## What to do
Rewrite all of the data below, putting "line" wherever "series" appears and keeping everything else the same. Leave the pictures out of your version.

======== Data extracts ========

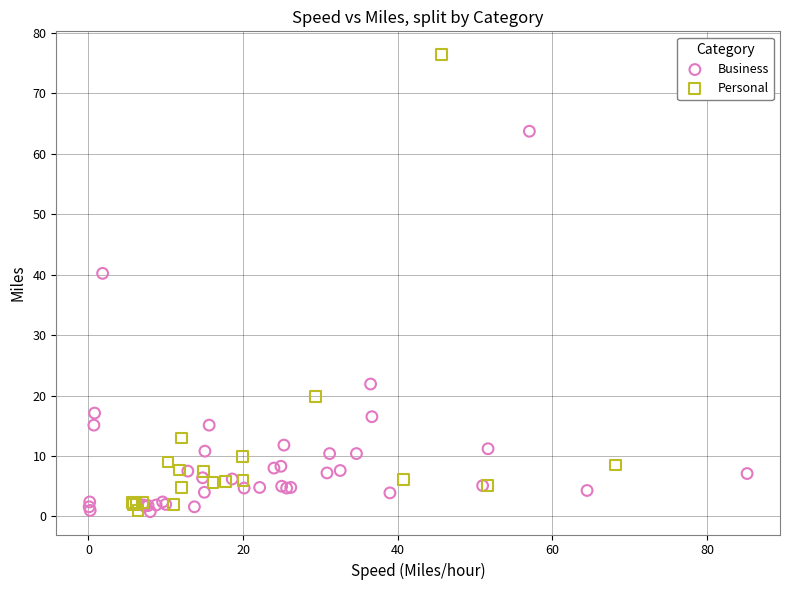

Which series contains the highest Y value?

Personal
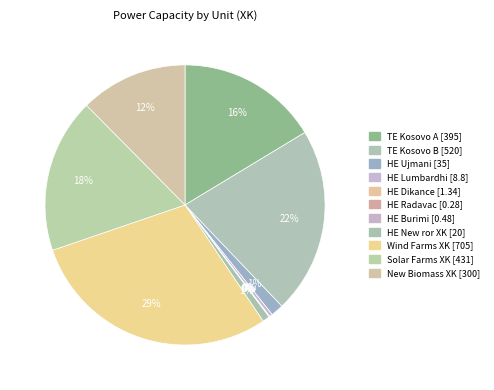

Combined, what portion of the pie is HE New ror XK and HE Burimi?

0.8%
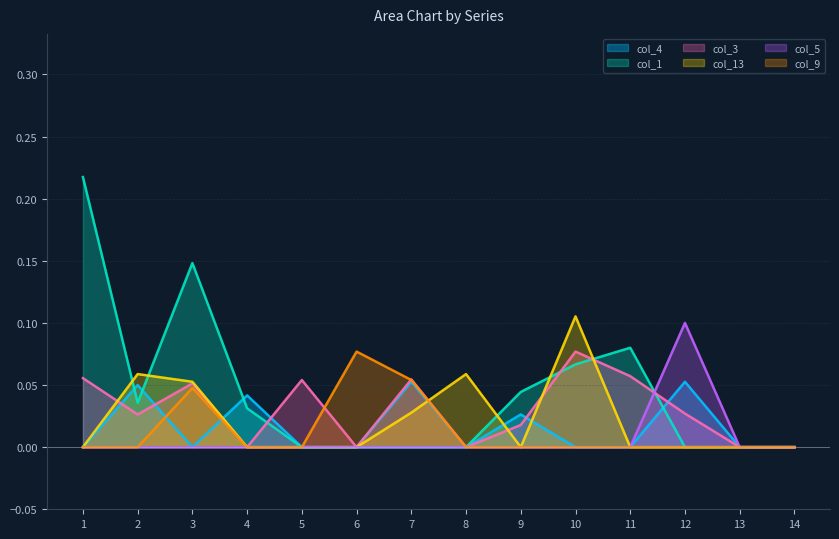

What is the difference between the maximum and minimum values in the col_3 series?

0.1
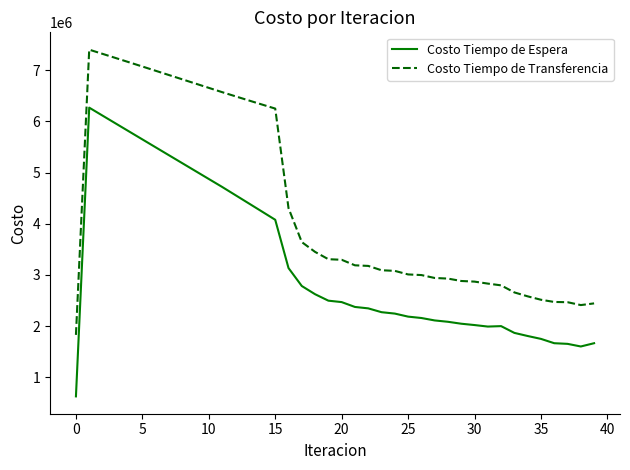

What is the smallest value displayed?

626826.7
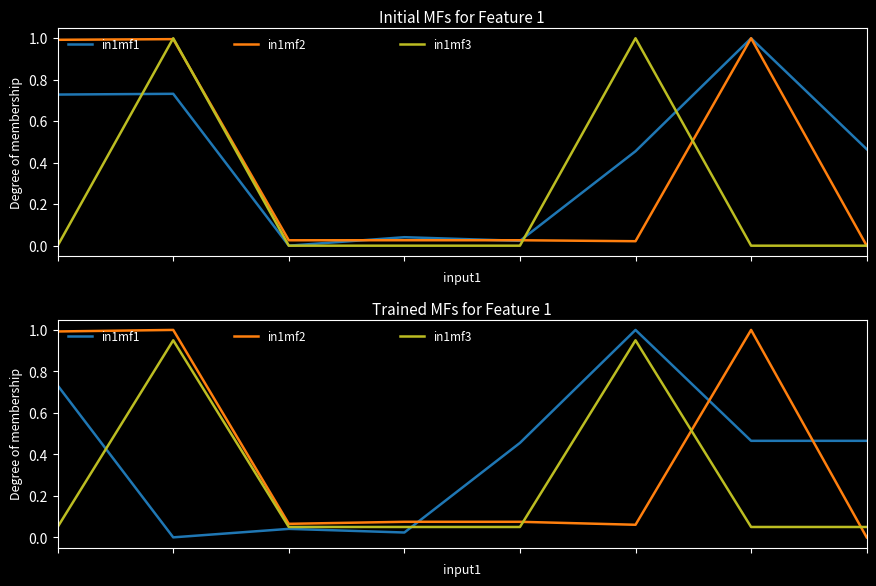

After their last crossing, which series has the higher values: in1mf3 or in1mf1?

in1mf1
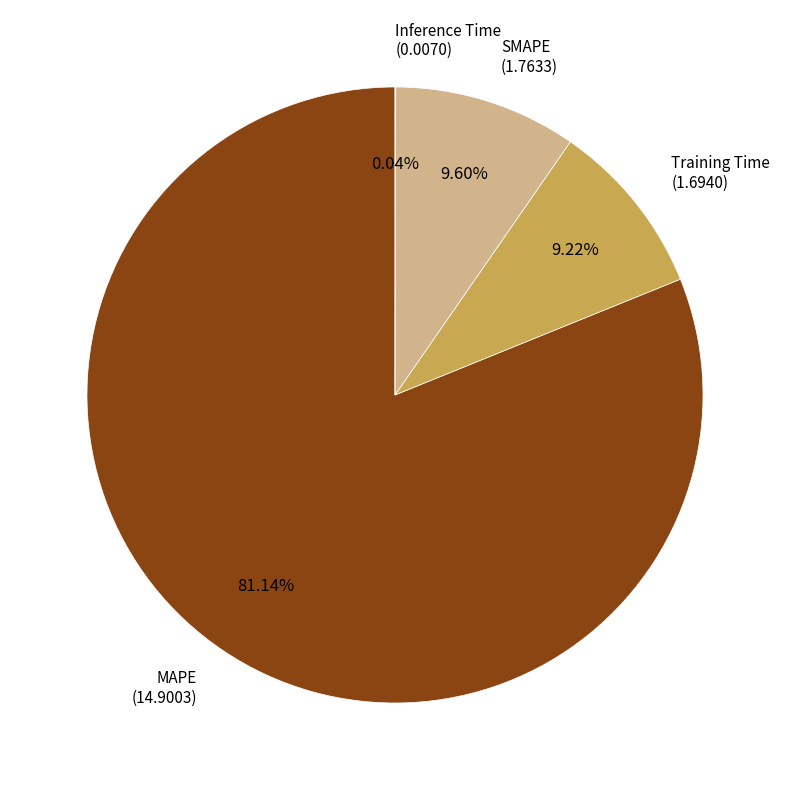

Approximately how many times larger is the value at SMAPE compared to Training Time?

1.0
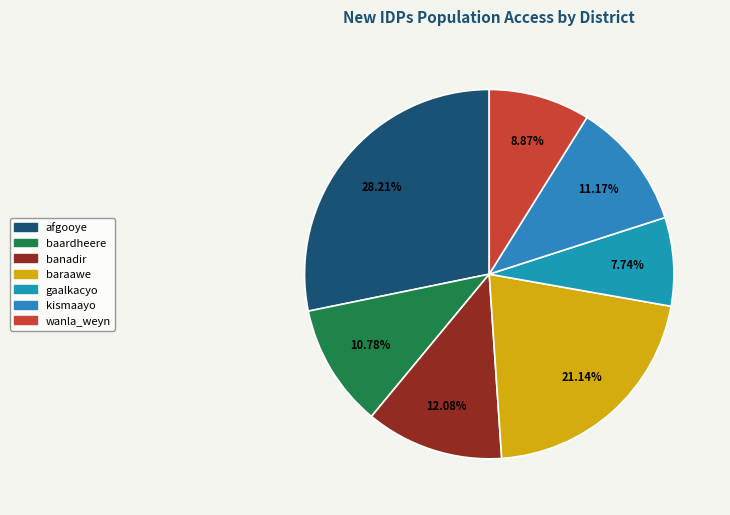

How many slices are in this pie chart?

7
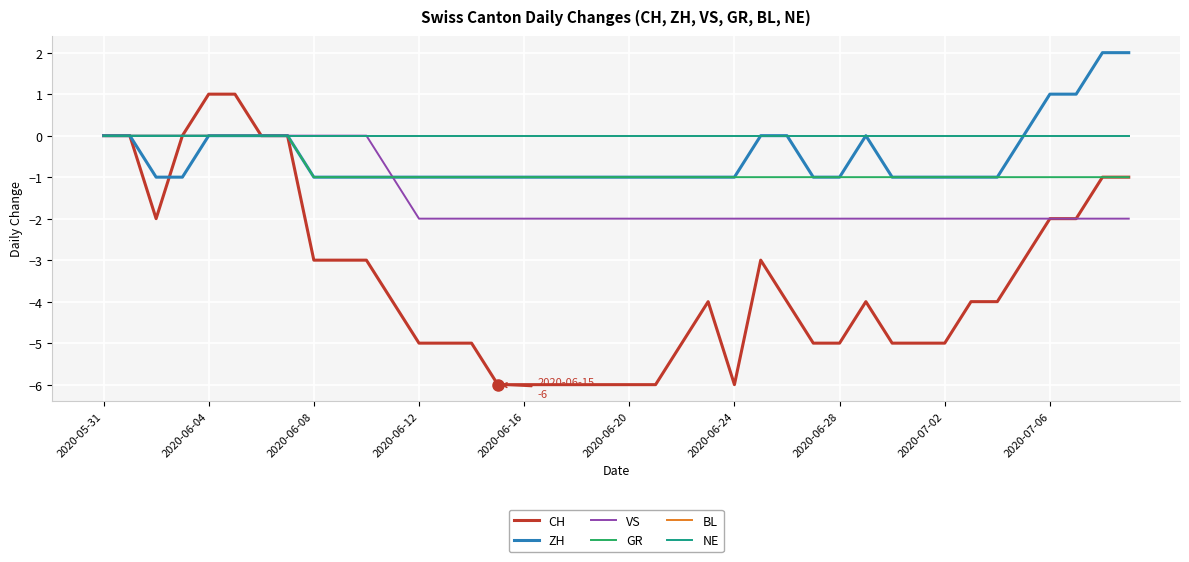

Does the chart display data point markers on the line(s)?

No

========

## Answer space
Which line contains the highest Y value?

Personal

Combined, what portion of the pie is HE New ror XK and HE Burimi?

0.8%

What is the difference between the maximum and minimum values in the col_3 line?

0.1

What is the smallest value displayed?

626826.7

After their last crossing, which line has the higher values: in1mf3 or in1mf1?

in1mf1

Approximately how many times larger is the value at SMAPE compared to Training Time?

1.0

How many slices are in this pie chart?

7

Does the chart display data point markers on the line(s)?

No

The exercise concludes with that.